La squarsità numerica di uomini caratterizza in realtà tutto il campione preso in esame e sembra coincidere con quanto attestato in altre aree dell’Italia protostorica, pur con le dovute eccezioni: sebbene non sia da escludere un errore di stima per lo scambio tra giovani maschi e donne adulte (le quali ultime possono presentare caratteristiche fisico-anatomiche molto simili a quelle dei primi), va ricordato che in tutto il panorama protostorico italiano la presenza femminile caratterizza in maniera preponderante le necropoli (p. 483).
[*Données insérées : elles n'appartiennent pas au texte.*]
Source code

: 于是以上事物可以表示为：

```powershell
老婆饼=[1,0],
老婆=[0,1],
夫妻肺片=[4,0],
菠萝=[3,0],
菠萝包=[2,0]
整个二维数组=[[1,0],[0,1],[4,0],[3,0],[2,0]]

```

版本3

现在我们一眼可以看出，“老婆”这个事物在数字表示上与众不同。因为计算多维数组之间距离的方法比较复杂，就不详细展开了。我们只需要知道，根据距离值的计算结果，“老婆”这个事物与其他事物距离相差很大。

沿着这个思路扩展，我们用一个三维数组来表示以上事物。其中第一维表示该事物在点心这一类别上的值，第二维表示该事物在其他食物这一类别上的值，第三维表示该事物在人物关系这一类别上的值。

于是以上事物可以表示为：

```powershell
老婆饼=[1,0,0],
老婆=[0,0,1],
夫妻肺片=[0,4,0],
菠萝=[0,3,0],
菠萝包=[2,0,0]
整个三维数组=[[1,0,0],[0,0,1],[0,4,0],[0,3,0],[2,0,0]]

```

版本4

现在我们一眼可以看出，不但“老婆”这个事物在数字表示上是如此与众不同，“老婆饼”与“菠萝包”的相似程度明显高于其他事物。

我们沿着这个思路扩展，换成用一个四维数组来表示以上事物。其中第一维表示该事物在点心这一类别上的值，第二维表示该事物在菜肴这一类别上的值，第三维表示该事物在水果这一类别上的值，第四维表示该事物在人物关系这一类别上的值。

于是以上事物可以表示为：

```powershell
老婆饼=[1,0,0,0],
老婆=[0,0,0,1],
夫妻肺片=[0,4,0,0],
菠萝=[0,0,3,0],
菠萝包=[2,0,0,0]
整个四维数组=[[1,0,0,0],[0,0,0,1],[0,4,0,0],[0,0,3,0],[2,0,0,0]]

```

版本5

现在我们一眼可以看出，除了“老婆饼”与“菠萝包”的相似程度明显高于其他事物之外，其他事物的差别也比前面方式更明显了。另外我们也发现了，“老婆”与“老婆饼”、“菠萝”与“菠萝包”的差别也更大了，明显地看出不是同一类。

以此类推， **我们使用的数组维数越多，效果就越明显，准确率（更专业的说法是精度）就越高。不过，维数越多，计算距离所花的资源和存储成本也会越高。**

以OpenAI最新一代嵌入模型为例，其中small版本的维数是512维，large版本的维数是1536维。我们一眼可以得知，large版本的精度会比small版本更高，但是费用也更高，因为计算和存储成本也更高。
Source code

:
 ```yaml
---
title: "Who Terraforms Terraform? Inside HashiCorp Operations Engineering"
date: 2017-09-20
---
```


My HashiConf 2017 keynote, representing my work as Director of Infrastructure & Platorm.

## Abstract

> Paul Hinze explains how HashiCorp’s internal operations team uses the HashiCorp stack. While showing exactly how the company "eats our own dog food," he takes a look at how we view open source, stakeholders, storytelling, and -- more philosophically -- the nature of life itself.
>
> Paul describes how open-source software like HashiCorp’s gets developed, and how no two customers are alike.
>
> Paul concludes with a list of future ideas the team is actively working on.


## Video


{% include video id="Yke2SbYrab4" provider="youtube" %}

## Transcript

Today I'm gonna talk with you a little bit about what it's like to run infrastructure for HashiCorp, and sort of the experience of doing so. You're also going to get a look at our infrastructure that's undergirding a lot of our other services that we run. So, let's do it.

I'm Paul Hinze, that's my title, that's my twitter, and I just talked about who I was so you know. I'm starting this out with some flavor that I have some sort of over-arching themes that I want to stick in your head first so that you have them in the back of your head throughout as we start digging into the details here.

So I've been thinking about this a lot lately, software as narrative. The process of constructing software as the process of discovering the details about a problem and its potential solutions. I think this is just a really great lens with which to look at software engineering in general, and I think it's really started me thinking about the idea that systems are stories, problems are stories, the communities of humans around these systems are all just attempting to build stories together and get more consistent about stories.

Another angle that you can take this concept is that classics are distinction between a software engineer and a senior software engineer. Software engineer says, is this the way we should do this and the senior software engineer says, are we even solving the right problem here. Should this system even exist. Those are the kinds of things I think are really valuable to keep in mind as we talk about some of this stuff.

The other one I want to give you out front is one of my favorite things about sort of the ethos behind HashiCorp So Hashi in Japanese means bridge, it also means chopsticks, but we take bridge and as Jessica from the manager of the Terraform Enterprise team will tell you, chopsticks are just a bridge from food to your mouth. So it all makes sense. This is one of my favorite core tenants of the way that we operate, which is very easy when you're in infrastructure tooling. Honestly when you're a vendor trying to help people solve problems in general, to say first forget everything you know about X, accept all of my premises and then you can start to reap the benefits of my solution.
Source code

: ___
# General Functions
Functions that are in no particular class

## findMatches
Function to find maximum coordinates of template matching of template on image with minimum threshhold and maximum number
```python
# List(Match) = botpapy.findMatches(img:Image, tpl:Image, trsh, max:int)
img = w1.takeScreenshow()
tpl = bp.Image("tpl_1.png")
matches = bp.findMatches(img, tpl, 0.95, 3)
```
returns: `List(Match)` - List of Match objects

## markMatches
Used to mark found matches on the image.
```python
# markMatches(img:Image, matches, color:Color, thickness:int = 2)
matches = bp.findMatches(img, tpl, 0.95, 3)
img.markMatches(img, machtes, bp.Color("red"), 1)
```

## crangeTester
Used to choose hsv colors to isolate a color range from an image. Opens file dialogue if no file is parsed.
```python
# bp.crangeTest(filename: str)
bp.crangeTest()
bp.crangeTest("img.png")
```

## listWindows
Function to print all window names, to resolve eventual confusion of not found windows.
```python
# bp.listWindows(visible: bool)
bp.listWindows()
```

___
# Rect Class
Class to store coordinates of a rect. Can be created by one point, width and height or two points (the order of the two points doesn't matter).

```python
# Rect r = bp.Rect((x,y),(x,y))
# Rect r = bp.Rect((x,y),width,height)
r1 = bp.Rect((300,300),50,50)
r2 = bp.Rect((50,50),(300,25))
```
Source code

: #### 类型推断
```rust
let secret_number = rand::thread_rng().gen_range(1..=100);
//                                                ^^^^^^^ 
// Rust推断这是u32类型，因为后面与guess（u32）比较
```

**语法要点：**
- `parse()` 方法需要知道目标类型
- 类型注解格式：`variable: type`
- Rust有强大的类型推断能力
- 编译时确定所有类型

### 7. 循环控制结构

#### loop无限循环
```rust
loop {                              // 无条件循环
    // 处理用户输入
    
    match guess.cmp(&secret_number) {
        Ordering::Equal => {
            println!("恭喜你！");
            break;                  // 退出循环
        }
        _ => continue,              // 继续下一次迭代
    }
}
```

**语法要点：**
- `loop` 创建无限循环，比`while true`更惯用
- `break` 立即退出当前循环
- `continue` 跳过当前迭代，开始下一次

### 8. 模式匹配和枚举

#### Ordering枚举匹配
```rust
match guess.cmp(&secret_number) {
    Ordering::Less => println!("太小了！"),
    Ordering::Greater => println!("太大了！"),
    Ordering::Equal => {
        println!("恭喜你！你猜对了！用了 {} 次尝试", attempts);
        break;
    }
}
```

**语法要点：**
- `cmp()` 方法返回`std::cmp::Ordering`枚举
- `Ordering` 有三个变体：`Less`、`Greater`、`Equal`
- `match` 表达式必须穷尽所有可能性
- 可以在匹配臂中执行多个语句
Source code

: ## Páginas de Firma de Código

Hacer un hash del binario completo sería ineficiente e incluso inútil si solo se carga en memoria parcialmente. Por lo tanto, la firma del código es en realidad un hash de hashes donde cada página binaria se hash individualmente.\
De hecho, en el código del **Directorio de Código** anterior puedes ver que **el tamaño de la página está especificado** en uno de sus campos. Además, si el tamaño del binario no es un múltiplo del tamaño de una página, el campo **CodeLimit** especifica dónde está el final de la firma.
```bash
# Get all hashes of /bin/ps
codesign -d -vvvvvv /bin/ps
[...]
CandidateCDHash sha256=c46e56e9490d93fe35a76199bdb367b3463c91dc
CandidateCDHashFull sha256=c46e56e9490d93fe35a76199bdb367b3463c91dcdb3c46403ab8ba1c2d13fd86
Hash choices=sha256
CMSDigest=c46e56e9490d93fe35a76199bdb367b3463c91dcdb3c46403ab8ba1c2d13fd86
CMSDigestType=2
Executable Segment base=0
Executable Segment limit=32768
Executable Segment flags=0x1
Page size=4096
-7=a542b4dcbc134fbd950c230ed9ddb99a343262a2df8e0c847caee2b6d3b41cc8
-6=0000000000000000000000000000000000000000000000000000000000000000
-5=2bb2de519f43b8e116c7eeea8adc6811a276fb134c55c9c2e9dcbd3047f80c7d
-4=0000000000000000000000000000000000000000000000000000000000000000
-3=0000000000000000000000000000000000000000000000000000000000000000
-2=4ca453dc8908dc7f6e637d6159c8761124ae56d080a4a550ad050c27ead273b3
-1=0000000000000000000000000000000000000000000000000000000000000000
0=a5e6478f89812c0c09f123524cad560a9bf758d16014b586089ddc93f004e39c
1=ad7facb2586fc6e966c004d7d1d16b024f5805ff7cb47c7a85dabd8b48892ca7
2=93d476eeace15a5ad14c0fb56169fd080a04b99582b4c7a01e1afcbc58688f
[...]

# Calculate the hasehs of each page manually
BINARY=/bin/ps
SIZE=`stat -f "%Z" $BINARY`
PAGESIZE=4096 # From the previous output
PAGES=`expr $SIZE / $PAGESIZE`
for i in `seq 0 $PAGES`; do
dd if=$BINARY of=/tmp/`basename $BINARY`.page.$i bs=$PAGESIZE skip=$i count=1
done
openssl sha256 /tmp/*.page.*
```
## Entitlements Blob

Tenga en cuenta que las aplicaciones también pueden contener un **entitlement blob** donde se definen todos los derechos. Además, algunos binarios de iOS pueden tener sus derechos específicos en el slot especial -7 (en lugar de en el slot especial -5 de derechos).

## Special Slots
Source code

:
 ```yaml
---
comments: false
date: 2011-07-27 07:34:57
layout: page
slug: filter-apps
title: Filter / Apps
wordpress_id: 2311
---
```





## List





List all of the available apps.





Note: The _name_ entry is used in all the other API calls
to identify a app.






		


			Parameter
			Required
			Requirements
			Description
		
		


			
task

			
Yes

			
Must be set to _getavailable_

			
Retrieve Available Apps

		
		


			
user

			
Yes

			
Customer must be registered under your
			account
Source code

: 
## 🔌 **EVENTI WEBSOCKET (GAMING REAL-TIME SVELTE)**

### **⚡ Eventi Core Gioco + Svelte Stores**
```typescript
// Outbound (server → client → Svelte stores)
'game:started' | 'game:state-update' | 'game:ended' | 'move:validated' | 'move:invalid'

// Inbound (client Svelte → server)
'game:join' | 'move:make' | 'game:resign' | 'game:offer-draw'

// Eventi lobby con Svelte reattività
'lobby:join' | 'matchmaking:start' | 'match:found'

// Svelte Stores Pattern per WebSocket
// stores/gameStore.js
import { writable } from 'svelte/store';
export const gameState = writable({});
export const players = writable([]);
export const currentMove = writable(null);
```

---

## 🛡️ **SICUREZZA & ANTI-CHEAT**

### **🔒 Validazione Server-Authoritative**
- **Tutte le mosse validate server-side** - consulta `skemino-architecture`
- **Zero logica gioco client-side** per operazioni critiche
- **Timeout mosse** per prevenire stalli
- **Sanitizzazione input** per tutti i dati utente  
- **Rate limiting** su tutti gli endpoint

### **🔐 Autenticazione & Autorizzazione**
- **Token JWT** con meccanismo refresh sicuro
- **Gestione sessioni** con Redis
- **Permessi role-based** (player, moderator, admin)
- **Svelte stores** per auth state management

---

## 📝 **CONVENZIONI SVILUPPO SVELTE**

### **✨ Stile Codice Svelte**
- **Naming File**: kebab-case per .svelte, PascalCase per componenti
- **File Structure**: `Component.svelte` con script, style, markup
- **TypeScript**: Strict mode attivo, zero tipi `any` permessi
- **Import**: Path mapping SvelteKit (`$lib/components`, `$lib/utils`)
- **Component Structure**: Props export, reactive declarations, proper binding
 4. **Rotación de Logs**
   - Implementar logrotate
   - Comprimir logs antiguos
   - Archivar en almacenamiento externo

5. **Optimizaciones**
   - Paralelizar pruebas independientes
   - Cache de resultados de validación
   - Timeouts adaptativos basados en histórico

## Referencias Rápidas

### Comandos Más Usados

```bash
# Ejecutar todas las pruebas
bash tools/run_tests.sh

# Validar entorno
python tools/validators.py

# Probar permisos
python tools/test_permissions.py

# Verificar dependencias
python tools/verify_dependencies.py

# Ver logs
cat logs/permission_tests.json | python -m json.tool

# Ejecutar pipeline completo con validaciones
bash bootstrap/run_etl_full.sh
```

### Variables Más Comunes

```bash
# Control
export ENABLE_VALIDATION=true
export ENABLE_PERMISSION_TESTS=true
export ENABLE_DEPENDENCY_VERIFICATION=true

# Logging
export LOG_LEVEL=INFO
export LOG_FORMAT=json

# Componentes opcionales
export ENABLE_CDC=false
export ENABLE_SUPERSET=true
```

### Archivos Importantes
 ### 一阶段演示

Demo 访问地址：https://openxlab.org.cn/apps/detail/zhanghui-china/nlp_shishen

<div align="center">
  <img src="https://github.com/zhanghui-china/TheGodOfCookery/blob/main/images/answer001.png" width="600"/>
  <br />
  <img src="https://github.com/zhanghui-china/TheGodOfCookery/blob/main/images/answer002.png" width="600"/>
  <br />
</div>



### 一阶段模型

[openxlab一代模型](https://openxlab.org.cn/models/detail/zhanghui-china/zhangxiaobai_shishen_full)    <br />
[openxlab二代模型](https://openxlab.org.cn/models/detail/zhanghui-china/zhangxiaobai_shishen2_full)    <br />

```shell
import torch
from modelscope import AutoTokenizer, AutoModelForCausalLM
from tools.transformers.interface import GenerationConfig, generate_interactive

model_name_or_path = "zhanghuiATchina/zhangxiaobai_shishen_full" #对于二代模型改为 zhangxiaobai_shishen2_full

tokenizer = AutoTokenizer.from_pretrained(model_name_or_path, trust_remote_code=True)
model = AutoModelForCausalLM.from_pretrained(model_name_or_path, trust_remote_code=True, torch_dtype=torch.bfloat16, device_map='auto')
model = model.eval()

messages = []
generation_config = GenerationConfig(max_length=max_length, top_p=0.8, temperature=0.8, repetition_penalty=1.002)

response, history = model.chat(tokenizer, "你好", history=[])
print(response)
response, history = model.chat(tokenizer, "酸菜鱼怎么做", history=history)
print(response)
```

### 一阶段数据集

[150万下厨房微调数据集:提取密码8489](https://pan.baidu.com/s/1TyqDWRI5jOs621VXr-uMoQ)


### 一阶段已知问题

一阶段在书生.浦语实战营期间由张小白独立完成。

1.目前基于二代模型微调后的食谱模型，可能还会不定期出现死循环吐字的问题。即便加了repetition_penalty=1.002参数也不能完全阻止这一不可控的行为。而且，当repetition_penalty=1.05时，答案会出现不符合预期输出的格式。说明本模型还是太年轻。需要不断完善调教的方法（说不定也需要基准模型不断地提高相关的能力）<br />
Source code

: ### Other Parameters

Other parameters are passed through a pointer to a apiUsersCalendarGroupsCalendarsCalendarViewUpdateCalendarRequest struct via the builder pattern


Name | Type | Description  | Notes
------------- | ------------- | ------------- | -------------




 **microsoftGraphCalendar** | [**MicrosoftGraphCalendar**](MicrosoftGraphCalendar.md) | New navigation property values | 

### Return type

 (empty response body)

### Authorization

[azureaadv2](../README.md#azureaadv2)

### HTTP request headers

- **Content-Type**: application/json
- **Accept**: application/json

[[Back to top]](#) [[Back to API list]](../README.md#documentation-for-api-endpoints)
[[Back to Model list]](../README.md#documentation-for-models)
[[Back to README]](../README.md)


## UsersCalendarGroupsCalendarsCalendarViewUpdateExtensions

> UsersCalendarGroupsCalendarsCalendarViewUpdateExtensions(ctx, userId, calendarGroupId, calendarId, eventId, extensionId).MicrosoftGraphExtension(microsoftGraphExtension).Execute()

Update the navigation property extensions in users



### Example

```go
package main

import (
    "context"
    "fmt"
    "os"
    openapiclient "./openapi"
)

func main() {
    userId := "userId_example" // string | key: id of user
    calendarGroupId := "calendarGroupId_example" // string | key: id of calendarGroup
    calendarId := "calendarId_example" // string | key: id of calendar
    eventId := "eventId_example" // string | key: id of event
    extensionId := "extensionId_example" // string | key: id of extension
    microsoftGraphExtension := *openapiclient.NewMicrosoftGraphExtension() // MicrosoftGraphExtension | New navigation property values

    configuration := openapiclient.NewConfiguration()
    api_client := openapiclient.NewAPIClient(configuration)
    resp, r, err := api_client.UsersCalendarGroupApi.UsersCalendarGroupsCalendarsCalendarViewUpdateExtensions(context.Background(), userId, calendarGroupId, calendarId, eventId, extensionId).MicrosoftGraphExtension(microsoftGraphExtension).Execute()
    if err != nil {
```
Ceci n’est pas tout à fait vrai. D’autres nécropoles protohistoriques d’Italie du Nord, comme Monterenzio Vecchia ou Monte Bibele, par exemple, dans la province de Bologne, sont loin de présenter un déficit masculin puisque le sex ratio est aux alentours de 1:1. D’autre part, de l’aveu même de L. Ovidi, ces statistiques ne sont pas forcément très valables, en raison de l’important risque d’erreur lors de l’estimation du sexe.

A noter enfin l’absence d’appendice consacré à l’étude paléographique et onomastique des graffitis, pourtant nombreux sur les céramiques de ce site, et qui auraient mérités à eux-seuls un chapitre justifié.

Cet ouvrage constitue dans tous les cas une monographie importante et remarquable sur le plan de l’inventaire et de la classification archéologique. Elle permet, nécropole après nécropole, de mieux cerner non seulement la production céramique et métallurgique Vénète, mais aussi tout son contexte funéraire. La qualité tient également à l’impressionnante iconographie (dessins et photographies noir et blanc) reprenant les objets les plus pertinents, tombe par tombe.

On attend donc avec impatience la publication d’autres nécropoles Vénètes pour élargir ce corpus: Este Capodaglio (A. Bondini-Caporale et A. Ruta Serafini), Este Scarabello et Este Via Nazionale (C. Michialon et A. Ruta Serafini).